Every night we eat dinner as a family. Our routine, mommy makes it and Ayven and Daddy help set the table. We talk about our day and enjoy a nice dinner SOME of the time. Then there are other times where my toddler is overly tired or just in a mood where dinner is a battle. The other night was one of those nights. From the time we sat down to the time we finished dinner (like an hour and a half later) I found myself repeating these things to my toddler:
“Don’t stand in your chair, you will fall down”
“Eat in your plate not over your lap because you will make a mess”
“Take a bite, come on hurry up because we want to do something after dinner”
“Use a napkin because your mouth is dirty”
“Don’t talk with your mouth full, you don’t want your food to fall out”
“Stop drinking so much water and start eating because your tummy will get full off water”
“Don’t put so much in your mouth because you can choke and hurt yourself”
It’s exhausting and the battle at dinner time sucks after a long day at work. After dinner that night my son came up to me and goes “mommy I was just having a bad day today.” Later that night I laid in bed and took a step back to go over what happened at dinner. I decided to look at it from my son’s perspective, aka the life of a toddler. He may have been in one of those moods where he just wanted to be left alone, but guess what as a toddler that is never an option. Someone is always going to tell them what to do regardless if they want to hear it or not.

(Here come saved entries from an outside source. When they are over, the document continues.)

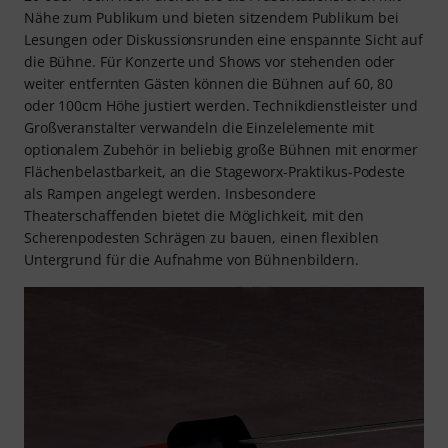
Nähe zum Publikum und bieten sitzendem Publikum bei
Lesungen oder Diskussionsrunden eine enspannte Sicht auf
die Bühne. Für Konzerte und Shows vor stehenden oder
weiter entfernten Gästen können die Bühnen auf 60, 80
oder 100cm Höhe justiert werden. Technikdienstleister und
Großveranstalter verwandeln die Einzelelemente mit
optionalem Zubehör in beliebig große Bühnen mit enormer
Flächenbelastbarkeit, an die Stageworx-Praktikus-Podeste
als Rampen angelegt werden. Insbesondere
Theaterschaffenden bietet die Möglichkeit, mit den
Scherenpodesten Schrägen zu bauen, einen flexiblen
Untergrund für die Aufnahme von Bühnenbildern.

At the age of 2 or 3, they have very curious minds. Simple things like finding a raisin in their carseat and eating it or using the whole tube of chap stick at one time seems like the right thing to do. Parents always say you have to try things to learn. Well that’s exactly what they are doing and on the flip side each time their curious minds wander into what we as parents feel is mischief, they get yelled at by this parental figure. We as parents are always finding ways to keep them from acting up by strapping them in strollers, carseats and bouncers. From their perspective it’s like they are being restrained once again! Speaking of carseats, my friend recently had a car accident and thankfully the carseat saved her young boy’s life! She decided to take legal action against them by searching through legal representatives such as car accident lawyers. By the end of her search she found some fantastic legal aid and it served her well.
Imagine if you were out running errands and every time you came across someone, another person keeps telling you, make sure you say hi to them, make sure you say thank you, make sure you said goodbye. It gets annoying right? It’s like they are on constant watch of committing a toddler crime 🙂 I fully admit I am that mom who is constantly telling my son to make sure he behaves right, doesn’t make a mess, or has his listening ears on but I am trying to make a change and sometimes put myself in his shoes. As I look back at my dinner moment, I realized I was having a bad day that night and I expected my son to behave a certain way without taking into consideration how his day was. Even though they are just there years old, they go through a whole day of events just like adults.
When we as parents have bad days, the last thing we want is someone telling us to do something or not do something CONSTANTLY and even though they are only three years old they can have bad days too and that’s okay. It’s okay to let toddlers be who they are and live a little.
As moms we are always seeking a “mommy moment” to get away from the chaos from the kids but don’t forgot your little ones may need a “toddler moment.”